START Available records
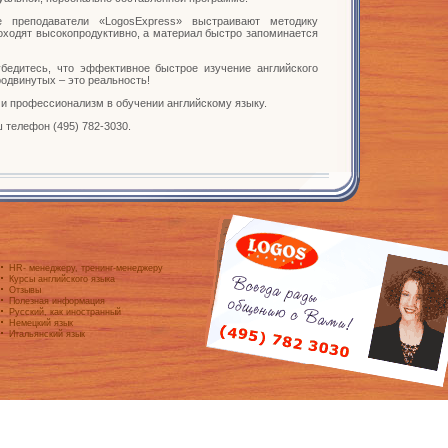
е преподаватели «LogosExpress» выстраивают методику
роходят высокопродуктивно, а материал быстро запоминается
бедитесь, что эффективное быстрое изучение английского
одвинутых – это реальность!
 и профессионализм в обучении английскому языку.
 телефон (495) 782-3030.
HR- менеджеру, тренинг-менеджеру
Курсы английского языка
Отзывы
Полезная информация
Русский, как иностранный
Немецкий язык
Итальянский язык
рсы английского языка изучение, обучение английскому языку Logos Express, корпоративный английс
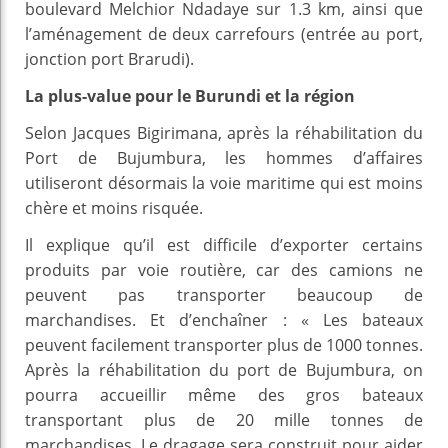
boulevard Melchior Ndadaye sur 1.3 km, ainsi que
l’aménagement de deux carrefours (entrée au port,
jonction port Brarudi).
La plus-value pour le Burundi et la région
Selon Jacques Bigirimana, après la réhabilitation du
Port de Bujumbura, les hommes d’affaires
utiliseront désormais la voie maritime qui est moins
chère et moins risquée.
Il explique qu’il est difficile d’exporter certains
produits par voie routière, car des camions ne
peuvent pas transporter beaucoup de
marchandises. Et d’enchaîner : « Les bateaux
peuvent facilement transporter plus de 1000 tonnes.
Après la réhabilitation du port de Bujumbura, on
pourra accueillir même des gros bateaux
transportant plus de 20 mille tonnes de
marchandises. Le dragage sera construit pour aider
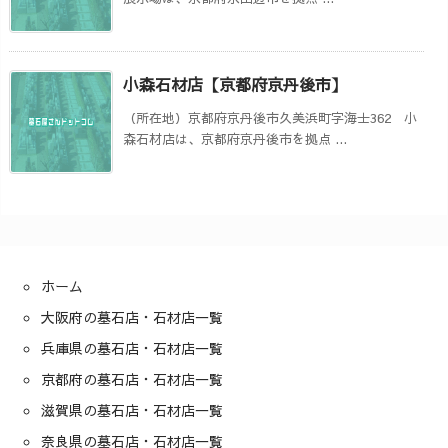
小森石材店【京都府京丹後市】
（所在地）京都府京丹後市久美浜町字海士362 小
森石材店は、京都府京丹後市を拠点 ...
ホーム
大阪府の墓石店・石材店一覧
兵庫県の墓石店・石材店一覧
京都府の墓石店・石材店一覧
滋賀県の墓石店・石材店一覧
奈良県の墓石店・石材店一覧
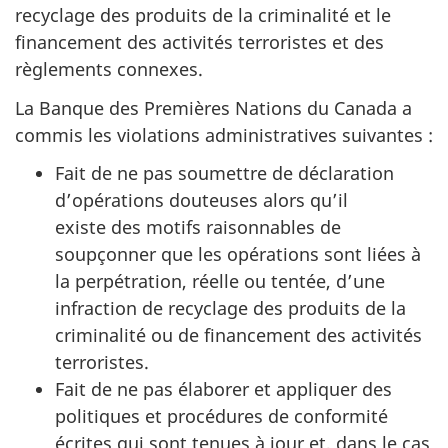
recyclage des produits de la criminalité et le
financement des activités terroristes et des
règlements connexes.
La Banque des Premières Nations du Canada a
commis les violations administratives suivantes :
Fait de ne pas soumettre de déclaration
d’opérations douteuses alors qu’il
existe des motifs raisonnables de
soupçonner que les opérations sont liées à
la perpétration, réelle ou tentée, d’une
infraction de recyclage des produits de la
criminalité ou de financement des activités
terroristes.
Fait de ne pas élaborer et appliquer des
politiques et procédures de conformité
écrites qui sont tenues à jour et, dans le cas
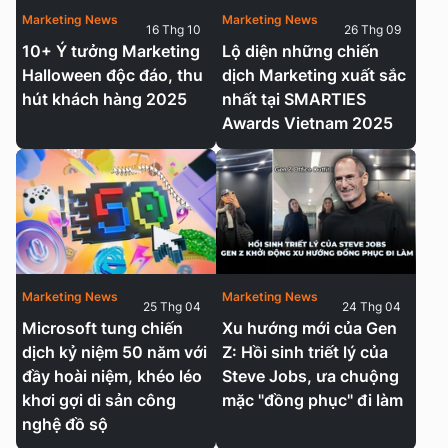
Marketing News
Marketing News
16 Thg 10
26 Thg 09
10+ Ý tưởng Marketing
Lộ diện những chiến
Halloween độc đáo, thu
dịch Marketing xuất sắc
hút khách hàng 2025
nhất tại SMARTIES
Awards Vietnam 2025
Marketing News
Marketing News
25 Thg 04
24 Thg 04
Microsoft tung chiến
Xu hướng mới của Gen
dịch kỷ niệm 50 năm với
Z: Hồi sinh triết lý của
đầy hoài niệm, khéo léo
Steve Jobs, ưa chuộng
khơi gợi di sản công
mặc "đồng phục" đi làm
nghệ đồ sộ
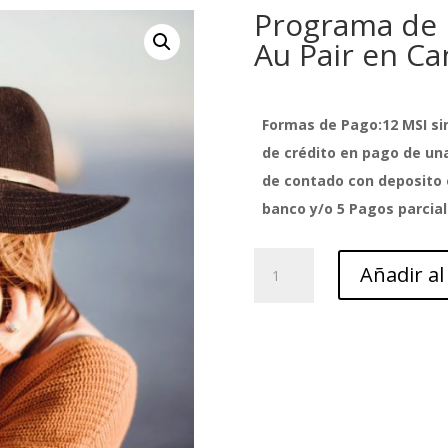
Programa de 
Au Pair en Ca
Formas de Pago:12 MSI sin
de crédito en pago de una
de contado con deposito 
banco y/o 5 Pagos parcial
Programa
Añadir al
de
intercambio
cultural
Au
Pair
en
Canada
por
END Available records
START Available records
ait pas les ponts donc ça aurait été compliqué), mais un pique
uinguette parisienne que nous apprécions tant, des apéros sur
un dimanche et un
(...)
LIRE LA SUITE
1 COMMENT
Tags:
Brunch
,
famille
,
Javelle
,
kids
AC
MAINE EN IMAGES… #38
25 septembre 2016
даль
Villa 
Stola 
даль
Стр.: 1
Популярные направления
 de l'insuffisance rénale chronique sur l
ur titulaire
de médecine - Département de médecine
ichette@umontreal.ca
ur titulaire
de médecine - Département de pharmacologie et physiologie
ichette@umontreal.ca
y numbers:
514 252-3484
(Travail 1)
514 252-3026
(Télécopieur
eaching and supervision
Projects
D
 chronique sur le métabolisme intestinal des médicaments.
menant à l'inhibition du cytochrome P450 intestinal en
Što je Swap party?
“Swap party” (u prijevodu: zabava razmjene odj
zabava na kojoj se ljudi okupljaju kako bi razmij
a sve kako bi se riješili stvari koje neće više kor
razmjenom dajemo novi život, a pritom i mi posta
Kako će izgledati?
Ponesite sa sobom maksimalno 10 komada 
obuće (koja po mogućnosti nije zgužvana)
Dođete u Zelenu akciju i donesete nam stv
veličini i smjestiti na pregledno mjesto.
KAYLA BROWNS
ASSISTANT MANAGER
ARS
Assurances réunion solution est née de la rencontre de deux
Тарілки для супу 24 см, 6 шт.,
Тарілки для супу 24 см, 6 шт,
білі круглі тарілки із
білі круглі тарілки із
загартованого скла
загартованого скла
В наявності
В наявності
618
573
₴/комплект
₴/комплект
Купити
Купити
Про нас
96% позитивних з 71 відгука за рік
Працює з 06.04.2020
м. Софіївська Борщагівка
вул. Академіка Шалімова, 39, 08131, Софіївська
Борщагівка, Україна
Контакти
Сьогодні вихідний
END Available records
__Work to be completed__
Output the part of the material that opens with the line containing "ait pas les" and closes with the line containing "de médecine - Département de médecine", reproducing every line in that span without any changes.

__Response area__
ait pas les ponts donc ça aurait été compliqué), mais un pique
uinguette parisienne que nous apprécions tant, des apéros sur
un dimanche et un
(...)
LIRE LA SUITE
1 COMMENT
Tags:
Brunch
,
famille
,
Javelle
,
kids
AC
MAINE EN IMAGES… #38
25 septembre 2016
даль
Villa 
Stola 
даль
Стр.: 1
Популярные направления
 de l'insuffisance rénale chronique sur l
ur titulaire
de médecine - Département de médecine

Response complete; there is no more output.